I am interested in using an LLM like BLOOM for English-only question answering tasks in a zero-shot or few-shot learning setting. However, I have noticed that in the paper, “BLOOM: A 176B-Parameter Open-Access Multilingual Language Model,” that BLOOMZ performed better than BLOOM for zero-shot task-generalization (in terms of Natural Language Inference, Coreference Resolution, and Sentence Completion benchmarks), and T0 performed better than BLOOM on the majority of the SuperGLUE benchmark (in terms of general language understanding) tasks for 0-shot and 1-shot learning.
I have 3 questions:
I’m not too familiar with the benchmarks these models were tested on, but it seems they are not specifically related to Question Answering. Is it fair to say that at this point it is unknown which of these three models would likely perform best on English Question Answering tasks? Or would one of them most likely perform better than the others? For example, even if T0 and BLOOMZ are not specifically fine-tuned for Question Answering tasks, does the fact that they are fine-tuned on a variety of tasks still make these models more likely to generalize better/perform better on Question Answering than would the BLOOM model? If so, would T0 or BLOOMZ likely be better and why?

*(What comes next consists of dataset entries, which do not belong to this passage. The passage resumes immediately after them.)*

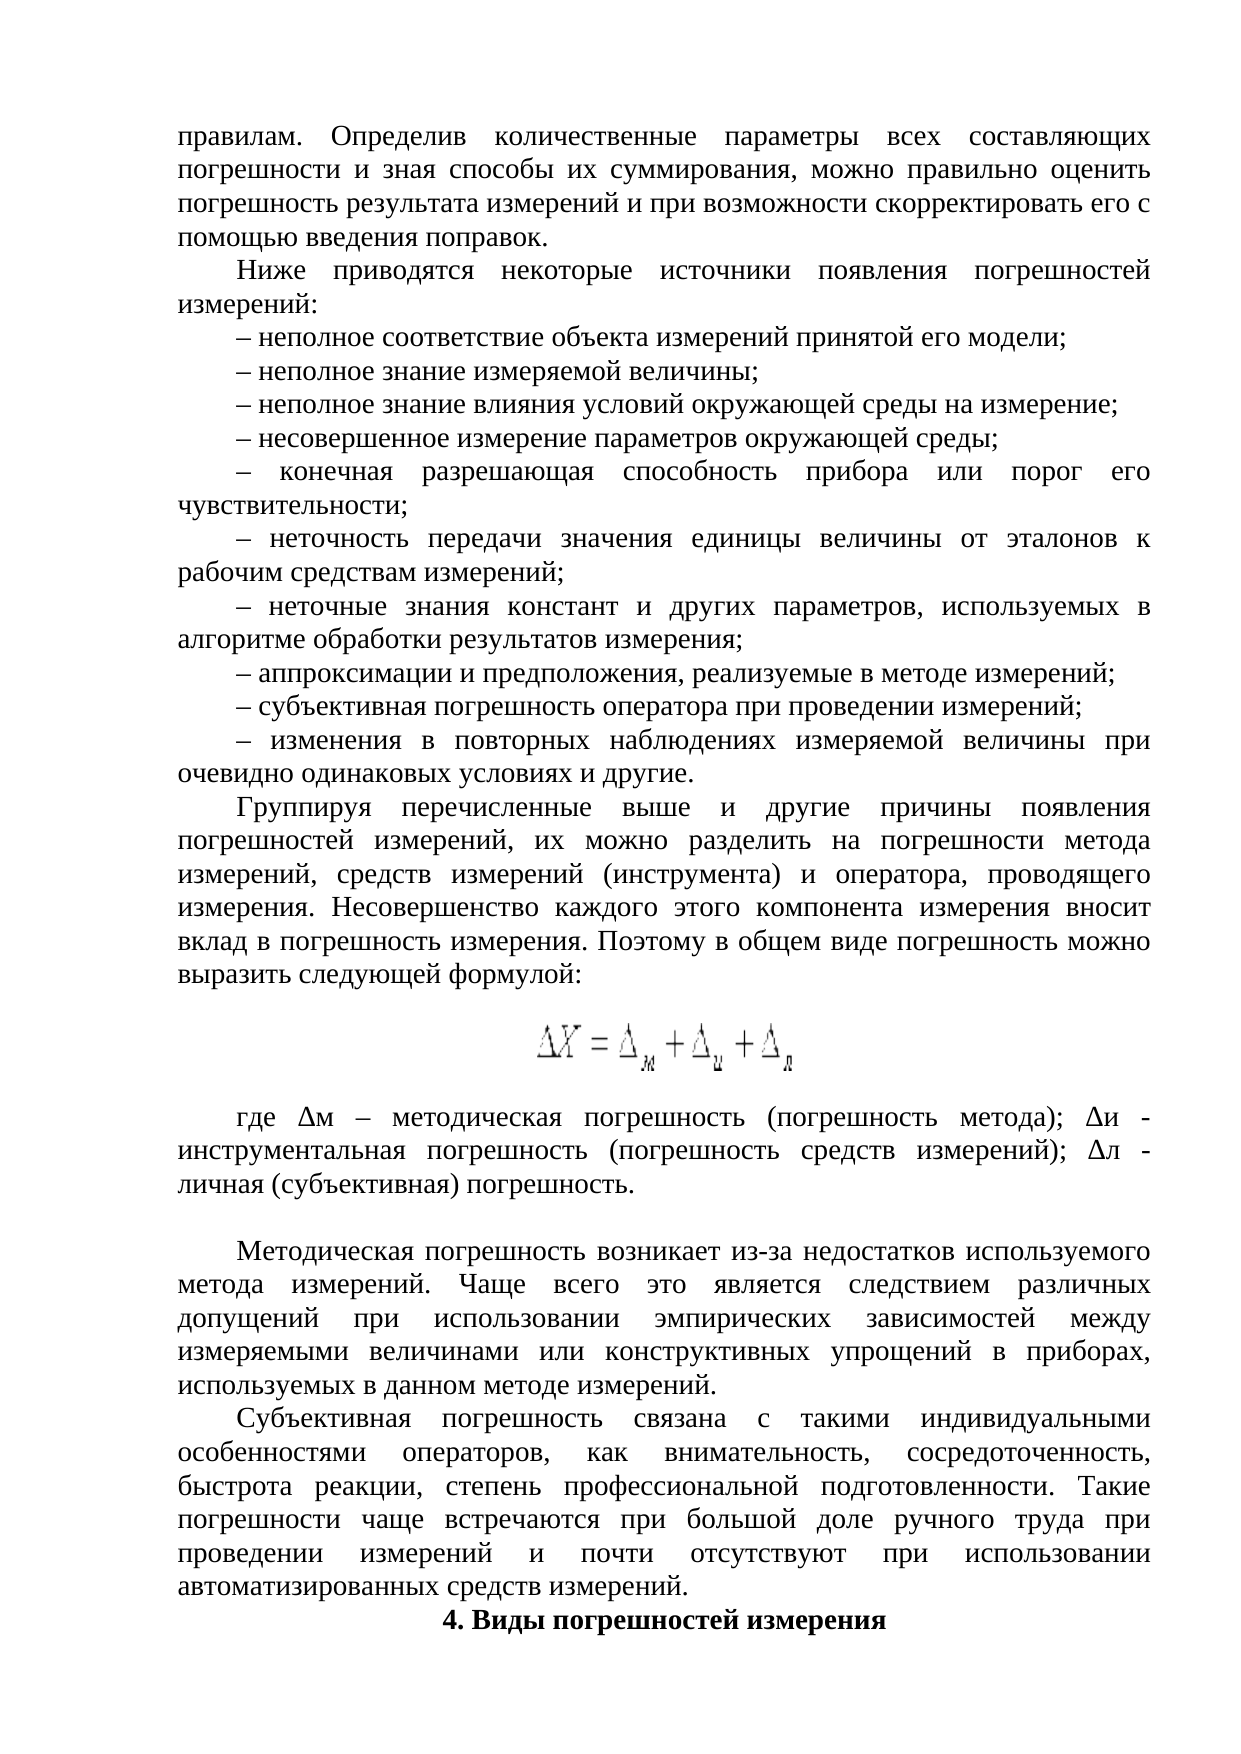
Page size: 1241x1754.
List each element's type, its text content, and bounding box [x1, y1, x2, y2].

text – субъективная погрешность оператора при проведении измерений; [177, 688, 1152, 722]
text – неполное знание влияния условий окружающей среды на измерение; [177, 386, 1152, 420]
text – неполное соответствие объекта измерений принятой его модели; [177, 319, 1152, 353]
text Группируя перечисленные выше и другие причины появления погрешностей измерений, их можно разделить на погрешности метода измерений, средств измерений (инструмента) и оператора, проводящего измерения. Несовершенство каждого этого компонента измерения вносит вклад в погрешность измерения. Поэтому в общем виде погрешность можно выразить следующей формулой: [177, 789, 1152, 990]
text – несовершенное измерение параметров окружающей среды; [177, 420, 1152, 453]
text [177, 118, 1152, 252]
text – конечная разрешающая способность прибора или порог его чувствительности; [177, 453, 1152, 521]
text где ∆м – методическая погрешность (погрешность метода); ∆и - инструментальная погрешность (погрешность средств измерений); ∆л - личная (субъективная) погрешность. [177, 1099, 1152, 1199]
text – изменения в повторных наблюдениях измеряемой величины при очевидно одинаковых условиях и другие. [177, 722, 1152, 789]
picture [537, 1023, 792, 1071]
text – неполное знание измеряемой величины; [177, 353, 1152, 386]
text Субъективная погрешность связана с такими индивидуальными особенностями операторов, как внимательность, сосредоточенность, быстрота реакции, степень профессиональной подготовленности. Такие погрешности чаще встречаются при большой доле ручного труда при проведении измерений и почти отсутствуют при использовании автоматизированных средств измерений. [177, 1401, 1152, 1602]
text – неточность передачи значения единицы величины от эталонов к рабочим средствам измерений; [177, 521, 1152, 588]
text 4. Виды погрешностей измерения [177, 1602, 1152, 1635]
text Методическая погрешность возникает из-за недостатков используемого метода измерений. Чаще всего это является следствием различных допущений при использовании эмпирических зависимостей между измеряемыми величинами или конструктивных упрощений в приборах, используемых в данном методе измерений. [177, 1233, 1152, 1401]
text Ниже приводятся некоторые источники появления погрешностей измерений: [177, 252, 1152, 319]
text – аппроксимации и предположения, реализуемые в методе измерений; [177, 655, 1152, 688]
text – неточные знания констант и других параметров, используемых в алгоритме обработки результатов измерения; [177, 588, 1152, 655]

I am unclear why fine-tuned models like T0 and BLOOMZ generally perform better than their regular non-fine-tuned LLM counterparts. It is my understanding that BLOOM, similar to GPT-3, is based on in-context learning/meta-learning, and therefore (probably in part based on the huge number of parameters and tokens it has been trained on) is well-suited to perform well on a large variety of tasks. If so, why is it that fine-tuning it would further increase its ability to generalize better to a larger variety of tasks?
Does the fact that BLOOM was trained on many more languages compared to Large Language Models like GPT-3 mean that if BLOOM’s task descriptions, support set examples, and prompts are all in English and the model’s response is in English, that BLOOM would likely not perform as well as GPT-3? For example, 30.04% of the tokens BLOOM was trained on were in English. Since BLOOM is a 176 billion parameter model, that would suggest 52.9 billion parameters come from English words. In contrast, GPT-3 is a 175 billion parameter model, and the vast majority of tokens it was trained on were in English.